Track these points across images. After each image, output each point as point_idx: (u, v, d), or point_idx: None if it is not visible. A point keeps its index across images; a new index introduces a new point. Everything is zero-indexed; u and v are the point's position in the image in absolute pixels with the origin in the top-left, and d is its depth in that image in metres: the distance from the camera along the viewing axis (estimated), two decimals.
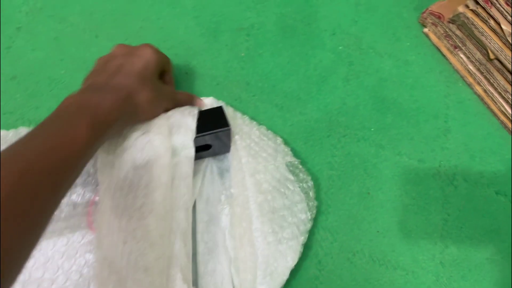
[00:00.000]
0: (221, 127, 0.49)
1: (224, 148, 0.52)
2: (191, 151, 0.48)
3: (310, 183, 0.53)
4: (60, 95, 0.56)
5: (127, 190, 0.45)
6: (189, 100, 0.53)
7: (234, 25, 0.64)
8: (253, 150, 0.53)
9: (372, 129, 0.59)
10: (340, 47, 0.64)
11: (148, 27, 0.62)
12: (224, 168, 0.53)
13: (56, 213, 0.44)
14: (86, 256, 0.47)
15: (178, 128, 0.48)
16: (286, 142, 0.56)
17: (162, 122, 0.48)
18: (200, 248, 0.49)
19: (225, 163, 0.54)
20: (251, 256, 0.48)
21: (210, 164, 0.53)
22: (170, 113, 0.50)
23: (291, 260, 0.49)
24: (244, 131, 0.54)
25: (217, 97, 0.56)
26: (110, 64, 0.47)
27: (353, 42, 0.65)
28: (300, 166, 0.54)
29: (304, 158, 0.57)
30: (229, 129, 0.50)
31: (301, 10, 0.66)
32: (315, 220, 0.54)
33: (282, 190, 0.52)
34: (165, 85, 0.52)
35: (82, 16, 0.61)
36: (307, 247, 0.52)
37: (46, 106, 0.56)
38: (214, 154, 0.53)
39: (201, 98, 0.55)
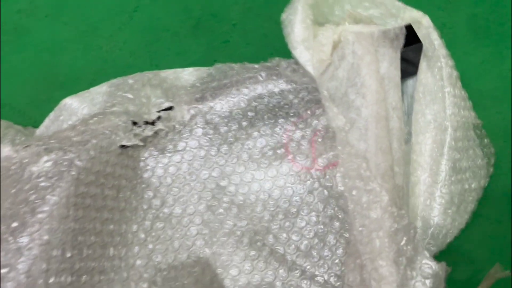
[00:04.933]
0: (412, 43, 0.47)
1: (410, 70, 0.50)
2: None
3: (493, 150, 0.56)
4: None
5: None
6: None
7: None
8: (458, 99, 0.51)
9: None
10: None
11: None
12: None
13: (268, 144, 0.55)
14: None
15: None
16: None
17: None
18: None
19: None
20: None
21: None
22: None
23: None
24: (454, 76, 0.51)
25: None
26: None
27: None
28: (484, 130, 0.55)
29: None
30: (421, 45, 0.47)
31: (493, 11, 0.67)
32: None
33: (470, 152, 0.53)
34: None
35: None
36: None
37: None
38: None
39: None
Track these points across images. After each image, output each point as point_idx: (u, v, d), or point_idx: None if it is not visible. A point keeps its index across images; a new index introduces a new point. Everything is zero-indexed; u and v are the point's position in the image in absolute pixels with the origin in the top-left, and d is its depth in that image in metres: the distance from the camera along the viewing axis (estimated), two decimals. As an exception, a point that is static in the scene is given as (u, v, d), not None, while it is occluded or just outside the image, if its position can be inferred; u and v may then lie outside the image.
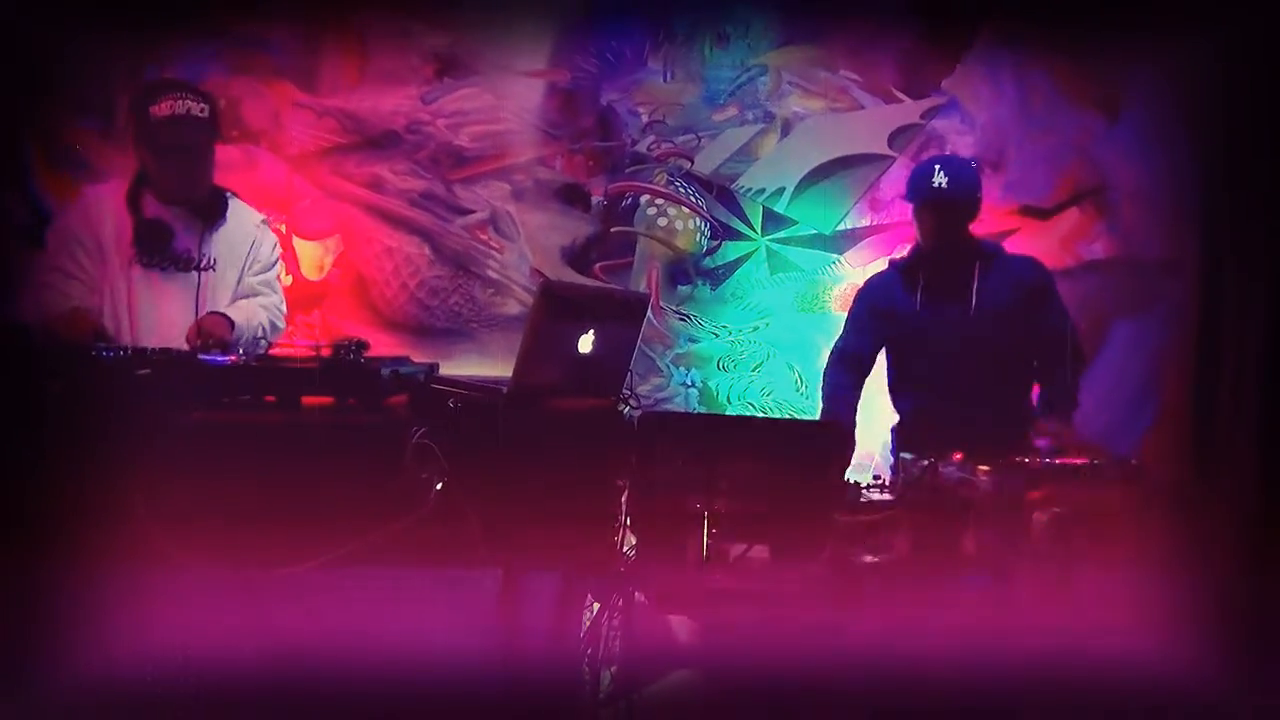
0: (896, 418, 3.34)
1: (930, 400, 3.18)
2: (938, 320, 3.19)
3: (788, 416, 4.06)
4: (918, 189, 3.19)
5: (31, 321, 2.80)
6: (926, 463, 2.25)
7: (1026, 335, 3.19)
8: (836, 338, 3.40)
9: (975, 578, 2.10)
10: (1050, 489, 2.19)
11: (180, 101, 2.75)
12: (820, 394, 3.36)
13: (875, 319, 3.29)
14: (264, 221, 3.06)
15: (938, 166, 3.18)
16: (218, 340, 2.69)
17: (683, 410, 4.06)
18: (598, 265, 4.12)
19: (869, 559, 2.10)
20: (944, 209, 3.16)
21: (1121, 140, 4.04)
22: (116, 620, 2.10)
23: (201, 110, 2.77)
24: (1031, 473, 2.24)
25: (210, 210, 2.88)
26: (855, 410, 3.28)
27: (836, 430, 2.87)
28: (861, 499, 2.28)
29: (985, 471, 2.24)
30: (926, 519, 2.13)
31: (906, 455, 2.50)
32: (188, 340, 2.67)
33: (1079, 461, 2.35)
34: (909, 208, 3.30)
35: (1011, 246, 4.04)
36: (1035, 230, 4.11)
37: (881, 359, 3.34)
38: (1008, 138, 4.11)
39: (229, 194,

______________________________

TO DO:
Nothing but the lines above from the line with "18: (200, 248, 0.49)" up to and including the line with "33: (1079, 461, 2.35)" should be returned, exactly as written and without pictures.

EXERCISE ANSWER:
18: (200, 248, 0.49)
19: (225, 163, 0.54)
20: (251, 256, 0.48)
21: (210, 164, 0.53)
22: (170, 113, 0.50)
23: (291, 260, 0.49)
24: (244, 131, 0.54)
25: (217, 97, 0.56)
26: (110, 64, 0.47)
27: (353, 42, 0.65)
28: (300, 166, 0.54)
29: (304, 158, 0.57)
30: (229, 129, 0.50)
31: (301, 10, 0.66)
32: (315, 220, 0.54)
33: (282, 190, 0.52)
34: (165, 85, 0.52)
35: (82, 16, 0.61)
36: (307, 247, 0.52)
37: (46, 106, 0.56)
38: (214, 154, 0.53)
39: (201, 98, 0.55)
[00:04.933]
0: (412, 43, 0.47)
1: (410, 70, 0.50)
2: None
3: (493, 150, 0.56)
4: None
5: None
6: None
7: None
8: (458, 99, 0.51)
9: None
10: None
11: None
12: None
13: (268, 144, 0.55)
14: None
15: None
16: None
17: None
18: None
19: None
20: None
21: None
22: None
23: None
24: (454, 76, 0.51)
25: None
26: None
27: None
28: (484, 130, 0.55)
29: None
30: (421, 45, 0.47)
31: (493, 11, 0.67)
32: None
33: (470, 152, 0.53)
34: None
35: None
36: None
37: None
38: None
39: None
Track these points across images. After each image, output each point as point_idx: (u, v, d), or point_idx: None if it is not visible. A point keeps its index across images; a new index introduces a new point. Everything is zero-indexed; u and v are the point's position in the image in absolute pixels with the origin in the top-left, and d is its depth in that image in metres: the distance from the camera along the viewing axis (estimated), two decimals. As an exception, a point that is static in the scene is given as (u, v, d), not None, while it is occluded or just outside the image, if its position can be inferred; u and v may then lie outside the image.
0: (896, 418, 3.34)
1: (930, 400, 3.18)
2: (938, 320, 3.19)
3: (788, 416, 4.06)
4: (918, 189, 3.19)
5: (31, 321, 2.80)
6: (926, 463, 2.25)
7: (1026, 335, 3.19)
8: (836, 338, 3.40)
9: (975, 578, 2.10)
10: (1050, 489, 2.19)
11: (180, 101, 2.75)
12: (820, 394, 3.36)
13: (875, 319, 3.29)
14: (264, 221, 3.06)
15: (938, 166, 3.18)
16: (218, 340, 2.69)
17: (683, 410, 4.06)
18: (598, 265, 4.12)
19: (869, 559, 2.10)
20: (944, 209, 3.16)
21: (1121, 140, 4.04)
22: (116, 620, 2.10)
23: (201, 110, 2.77)
24: (1031, 473, 2.24)
25: (210, 210, 2.88)
26: (855, 410, 3.28)
27: (836, 430, 2.87)
28: (861, 499, 2.28)
29: (985, 471, 2.24)
30: (926, 519, 2.13)
31: (906, 455, 2.50)
32: (188, 340, 2.67)
33: (1079, 461, 2.35)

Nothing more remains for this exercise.